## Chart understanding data
*** Block opens ***

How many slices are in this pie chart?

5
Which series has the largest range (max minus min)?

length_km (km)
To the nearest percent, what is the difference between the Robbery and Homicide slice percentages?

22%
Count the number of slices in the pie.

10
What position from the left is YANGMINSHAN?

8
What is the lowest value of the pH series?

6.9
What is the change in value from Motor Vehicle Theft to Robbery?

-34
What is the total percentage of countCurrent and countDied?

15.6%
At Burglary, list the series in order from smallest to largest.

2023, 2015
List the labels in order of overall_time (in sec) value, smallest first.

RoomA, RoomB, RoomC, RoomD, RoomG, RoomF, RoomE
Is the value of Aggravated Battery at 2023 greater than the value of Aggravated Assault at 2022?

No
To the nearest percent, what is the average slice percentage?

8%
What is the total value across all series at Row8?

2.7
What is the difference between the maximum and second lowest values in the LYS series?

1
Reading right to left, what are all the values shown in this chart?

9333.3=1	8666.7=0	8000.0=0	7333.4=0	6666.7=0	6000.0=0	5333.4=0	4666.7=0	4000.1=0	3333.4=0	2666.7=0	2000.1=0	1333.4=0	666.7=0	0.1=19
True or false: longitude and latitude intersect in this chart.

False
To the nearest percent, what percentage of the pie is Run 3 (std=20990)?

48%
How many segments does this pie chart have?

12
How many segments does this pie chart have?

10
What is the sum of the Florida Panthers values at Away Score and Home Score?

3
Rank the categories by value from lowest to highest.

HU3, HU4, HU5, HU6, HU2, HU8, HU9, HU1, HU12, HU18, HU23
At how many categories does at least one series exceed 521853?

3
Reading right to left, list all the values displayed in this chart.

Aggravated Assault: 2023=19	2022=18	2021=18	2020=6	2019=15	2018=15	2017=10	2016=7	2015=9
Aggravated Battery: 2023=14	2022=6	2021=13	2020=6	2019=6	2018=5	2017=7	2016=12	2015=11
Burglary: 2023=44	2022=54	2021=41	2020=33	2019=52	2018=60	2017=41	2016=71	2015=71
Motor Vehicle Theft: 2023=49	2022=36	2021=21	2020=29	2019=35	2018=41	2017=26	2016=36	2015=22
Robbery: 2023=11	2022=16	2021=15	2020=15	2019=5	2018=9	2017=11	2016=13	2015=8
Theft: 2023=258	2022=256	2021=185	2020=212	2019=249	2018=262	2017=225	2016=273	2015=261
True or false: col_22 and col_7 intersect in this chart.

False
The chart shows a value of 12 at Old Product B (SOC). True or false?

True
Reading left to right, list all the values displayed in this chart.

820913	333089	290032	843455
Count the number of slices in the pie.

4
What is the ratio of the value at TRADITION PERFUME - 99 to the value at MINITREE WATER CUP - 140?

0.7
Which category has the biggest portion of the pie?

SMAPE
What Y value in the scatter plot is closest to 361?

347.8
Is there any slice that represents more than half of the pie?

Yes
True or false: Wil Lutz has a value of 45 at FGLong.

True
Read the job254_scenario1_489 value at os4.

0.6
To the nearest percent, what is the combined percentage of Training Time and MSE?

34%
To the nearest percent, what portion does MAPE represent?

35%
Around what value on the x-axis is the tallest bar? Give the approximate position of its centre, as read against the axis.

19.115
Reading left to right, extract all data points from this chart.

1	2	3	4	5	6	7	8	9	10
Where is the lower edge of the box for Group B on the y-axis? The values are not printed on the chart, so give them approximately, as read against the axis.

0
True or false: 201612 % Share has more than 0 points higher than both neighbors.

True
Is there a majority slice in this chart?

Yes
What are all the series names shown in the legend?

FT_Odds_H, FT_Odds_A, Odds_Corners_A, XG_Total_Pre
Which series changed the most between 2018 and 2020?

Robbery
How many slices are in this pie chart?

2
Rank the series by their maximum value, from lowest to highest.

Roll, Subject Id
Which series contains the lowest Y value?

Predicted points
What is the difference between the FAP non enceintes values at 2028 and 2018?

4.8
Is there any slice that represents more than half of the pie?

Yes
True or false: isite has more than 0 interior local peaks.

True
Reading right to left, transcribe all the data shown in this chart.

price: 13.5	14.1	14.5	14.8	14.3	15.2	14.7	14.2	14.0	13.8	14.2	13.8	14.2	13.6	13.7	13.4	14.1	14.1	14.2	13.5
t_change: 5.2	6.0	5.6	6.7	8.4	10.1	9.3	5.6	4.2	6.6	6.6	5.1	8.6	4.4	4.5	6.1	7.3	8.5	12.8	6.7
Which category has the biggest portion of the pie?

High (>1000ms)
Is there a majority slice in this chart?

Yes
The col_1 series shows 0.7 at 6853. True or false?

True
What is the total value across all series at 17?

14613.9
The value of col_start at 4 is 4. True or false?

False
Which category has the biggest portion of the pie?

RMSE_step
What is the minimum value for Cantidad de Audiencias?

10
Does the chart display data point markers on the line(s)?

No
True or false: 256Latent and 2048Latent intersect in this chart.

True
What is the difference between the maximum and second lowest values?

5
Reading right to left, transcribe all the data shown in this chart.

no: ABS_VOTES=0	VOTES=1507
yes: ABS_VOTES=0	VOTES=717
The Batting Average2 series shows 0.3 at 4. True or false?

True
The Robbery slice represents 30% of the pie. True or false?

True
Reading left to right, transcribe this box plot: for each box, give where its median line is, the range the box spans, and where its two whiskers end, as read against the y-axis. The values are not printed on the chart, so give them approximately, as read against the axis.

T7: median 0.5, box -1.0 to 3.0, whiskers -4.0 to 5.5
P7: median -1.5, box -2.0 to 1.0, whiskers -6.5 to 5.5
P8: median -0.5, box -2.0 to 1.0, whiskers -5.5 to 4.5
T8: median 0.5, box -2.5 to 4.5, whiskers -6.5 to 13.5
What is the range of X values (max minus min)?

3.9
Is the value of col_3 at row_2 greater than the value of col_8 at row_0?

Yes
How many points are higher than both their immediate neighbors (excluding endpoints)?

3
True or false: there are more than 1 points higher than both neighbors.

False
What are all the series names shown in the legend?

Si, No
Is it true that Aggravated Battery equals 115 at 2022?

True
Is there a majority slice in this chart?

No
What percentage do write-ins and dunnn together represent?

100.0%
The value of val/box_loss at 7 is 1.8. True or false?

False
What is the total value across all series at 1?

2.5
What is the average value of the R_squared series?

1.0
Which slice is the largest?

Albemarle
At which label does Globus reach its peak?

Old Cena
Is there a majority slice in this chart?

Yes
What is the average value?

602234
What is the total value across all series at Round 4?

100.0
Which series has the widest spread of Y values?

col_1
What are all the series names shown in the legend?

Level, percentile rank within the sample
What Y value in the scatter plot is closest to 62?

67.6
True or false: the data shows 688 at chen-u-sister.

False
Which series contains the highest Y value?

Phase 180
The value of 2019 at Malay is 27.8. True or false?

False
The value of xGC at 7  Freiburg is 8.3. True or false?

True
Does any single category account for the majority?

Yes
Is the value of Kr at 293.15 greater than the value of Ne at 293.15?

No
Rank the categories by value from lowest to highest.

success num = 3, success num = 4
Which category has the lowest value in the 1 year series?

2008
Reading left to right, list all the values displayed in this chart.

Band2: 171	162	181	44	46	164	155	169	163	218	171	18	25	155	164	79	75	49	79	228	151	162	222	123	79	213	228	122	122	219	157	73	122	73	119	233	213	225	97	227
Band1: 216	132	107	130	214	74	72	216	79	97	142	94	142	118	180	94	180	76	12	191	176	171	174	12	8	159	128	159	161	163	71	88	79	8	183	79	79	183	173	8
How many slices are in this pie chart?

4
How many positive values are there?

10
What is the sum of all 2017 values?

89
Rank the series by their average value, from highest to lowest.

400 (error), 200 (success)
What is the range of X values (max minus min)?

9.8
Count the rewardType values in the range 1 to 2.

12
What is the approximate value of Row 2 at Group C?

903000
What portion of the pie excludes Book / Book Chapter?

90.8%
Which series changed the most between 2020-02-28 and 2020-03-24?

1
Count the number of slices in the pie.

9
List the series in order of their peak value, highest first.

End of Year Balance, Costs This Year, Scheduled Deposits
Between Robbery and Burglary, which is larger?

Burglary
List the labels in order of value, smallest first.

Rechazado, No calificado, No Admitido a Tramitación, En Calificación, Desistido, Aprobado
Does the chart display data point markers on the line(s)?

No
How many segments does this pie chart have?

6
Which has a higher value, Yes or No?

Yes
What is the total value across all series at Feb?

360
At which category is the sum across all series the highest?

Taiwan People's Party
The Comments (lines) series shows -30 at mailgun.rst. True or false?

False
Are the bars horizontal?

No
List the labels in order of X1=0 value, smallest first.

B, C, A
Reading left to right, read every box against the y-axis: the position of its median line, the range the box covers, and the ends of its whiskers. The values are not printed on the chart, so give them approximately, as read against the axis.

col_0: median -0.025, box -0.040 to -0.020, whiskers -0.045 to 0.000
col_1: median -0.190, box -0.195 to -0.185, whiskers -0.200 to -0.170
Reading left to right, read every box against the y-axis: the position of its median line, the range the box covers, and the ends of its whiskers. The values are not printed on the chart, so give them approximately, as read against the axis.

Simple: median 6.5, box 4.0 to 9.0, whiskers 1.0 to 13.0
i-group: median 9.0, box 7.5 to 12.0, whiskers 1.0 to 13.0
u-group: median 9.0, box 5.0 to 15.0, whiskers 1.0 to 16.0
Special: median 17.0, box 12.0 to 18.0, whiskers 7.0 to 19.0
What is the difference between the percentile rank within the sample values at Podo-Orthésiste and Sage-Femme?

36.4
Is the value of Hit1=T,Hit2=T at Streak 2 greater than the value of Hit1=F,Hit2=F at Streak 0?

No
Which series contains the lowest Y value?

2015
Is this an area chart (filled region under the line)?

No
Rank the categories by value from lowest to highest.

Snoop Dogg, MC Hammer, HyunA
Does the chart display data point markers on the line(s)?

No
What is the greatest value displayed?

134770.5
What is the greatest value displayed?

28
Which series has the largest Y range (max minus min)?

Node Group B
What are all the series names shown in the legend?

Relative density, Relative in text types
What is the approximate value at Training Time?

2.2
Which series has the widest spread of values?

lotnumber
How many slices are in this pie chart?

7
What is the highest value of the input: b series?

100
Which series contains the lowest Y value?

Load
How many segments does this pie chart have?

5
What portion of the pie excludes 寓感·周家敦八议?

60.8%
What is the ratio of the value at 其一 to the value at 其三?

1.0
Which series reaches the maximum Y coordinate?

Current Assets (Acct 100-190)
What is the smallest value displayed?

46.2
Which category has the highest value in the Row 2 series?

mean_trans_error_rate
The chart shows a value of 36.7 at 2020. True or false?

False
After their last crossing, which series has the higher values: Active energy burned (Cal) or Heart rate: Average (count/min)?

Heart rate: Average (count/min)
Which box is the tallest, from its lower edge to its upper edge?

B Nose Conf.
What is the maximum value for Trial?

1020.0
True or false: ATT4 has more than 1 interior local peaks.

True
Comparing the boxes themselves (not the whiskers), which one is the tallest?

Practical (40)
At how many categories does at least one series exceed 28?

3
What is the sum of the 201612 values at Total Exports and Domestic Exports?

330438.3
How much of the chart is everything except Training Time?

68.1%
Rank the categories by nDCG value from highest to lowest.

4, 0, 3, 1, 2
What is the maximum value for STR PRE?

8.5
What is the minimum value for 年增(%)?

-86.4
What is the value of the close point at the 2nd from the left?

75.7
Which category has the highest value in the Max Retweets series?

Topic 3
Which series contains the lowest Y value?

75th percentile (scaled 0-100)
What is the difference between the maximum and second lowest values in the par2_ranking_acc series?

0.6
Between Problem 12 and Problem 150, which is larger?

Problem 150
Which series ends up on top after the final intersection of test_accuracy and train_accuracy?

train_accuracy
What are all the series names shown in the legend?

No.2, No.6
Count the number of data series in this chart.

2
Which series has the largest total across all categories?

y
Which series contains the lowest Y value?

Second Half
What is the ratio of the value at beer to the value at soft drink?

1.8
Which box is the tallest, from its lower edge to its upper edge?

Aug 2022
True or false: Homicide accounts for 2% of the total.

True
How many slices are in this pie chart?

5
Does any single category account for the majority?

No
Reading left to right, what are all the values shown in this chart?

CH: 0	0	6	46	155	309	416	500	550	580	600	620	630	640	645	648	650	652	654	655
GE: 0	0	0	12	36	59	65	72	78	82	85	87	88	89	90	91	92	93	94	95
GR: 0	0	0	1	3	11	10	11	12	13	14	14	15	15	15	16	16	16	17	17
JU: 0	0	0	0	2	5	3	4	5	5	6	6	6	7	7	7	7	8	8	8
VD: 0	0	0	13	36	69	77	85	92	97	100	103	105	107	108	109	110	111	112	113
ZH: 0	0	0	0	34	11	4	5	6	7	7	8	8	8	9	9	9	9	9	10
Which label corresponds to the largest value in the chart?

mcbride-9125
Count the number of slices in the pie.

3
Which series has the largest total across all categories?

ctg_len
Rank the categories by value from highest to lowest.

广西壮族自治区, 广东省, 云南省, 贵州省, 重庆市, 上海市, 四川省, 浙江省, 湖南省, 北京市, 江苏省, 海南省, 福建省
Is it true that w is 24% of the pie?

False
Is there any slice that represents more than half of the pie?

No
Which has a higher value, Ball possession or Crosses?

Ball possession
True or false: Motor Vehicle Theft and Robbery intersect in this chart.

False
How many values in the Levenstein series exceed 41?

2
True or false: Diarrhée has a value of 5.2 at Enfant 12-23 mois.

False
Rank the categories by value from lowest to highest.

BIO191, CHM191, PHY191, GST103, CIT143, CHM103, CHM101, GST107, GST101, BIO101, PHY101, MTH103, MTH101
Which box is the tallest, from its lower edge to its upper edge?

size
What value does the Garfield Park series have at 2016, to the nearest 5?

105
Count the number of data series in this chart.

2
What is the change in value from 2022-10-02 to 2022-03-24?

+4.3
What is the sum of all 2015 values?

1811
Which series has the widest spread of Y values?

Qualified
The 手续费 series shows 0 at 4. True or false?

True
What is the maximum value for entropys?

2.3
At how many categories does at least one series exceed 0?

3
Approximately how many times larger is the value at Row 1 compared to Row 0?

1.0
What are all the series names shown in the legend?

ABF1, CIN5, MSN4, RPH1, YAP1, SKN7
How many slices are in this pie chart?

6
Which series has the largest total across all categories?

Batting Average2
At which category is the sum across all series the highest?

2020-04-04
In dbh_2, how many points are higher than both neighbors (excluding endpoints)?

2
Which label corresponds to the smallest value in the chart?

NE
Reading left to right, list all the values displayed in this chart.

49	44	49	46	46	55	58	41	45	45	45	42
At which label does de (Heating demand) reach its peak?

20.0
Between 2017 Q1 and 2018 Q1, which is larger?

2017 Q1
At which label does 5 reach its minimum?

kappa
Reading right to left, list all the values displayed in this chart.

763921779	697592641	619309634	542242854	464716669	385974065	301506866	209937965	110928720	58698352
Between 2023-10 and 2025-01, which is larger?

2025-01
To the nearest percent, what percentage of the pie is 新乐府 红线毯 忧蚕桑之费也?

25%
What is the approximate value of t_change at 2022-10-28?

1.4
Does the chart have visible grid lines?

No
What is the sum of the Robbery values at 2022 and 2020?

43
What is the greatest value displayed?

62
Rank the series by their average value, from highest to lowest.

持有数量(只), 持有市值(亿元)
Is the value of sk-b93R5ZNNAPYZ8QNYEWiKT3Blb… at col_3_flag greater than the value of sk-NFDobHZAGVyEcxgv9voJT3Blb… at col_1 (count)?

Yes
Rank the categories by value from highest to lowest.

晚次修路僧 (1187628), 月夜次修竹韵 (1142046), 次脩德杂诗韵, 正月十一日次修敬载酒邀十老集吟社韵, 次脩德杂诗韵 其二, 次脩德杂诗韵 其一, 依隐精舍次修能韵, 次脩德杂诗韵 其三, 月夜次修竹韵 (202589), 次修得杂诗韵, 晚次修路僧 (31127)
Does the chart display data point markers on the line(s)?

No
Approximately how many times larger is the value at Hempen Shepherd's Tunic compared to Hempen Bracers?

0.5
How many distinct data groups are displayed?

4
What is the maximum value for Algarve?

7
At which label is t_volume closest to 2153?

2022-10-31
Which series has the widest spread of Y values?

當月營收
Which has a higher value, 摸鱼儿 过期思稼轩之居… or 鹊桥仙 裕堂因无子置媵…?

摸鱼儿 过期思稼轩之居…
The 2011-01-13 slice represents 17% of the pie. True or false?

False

*** Block closes ***

## Request
List every line of the chart understanding data above that contains the word "least".

## Response below
At how many categories does at least one series exceed 521853?
At how many categories does at least one series exceed 28?
At how many categories does at least one series exceed 0?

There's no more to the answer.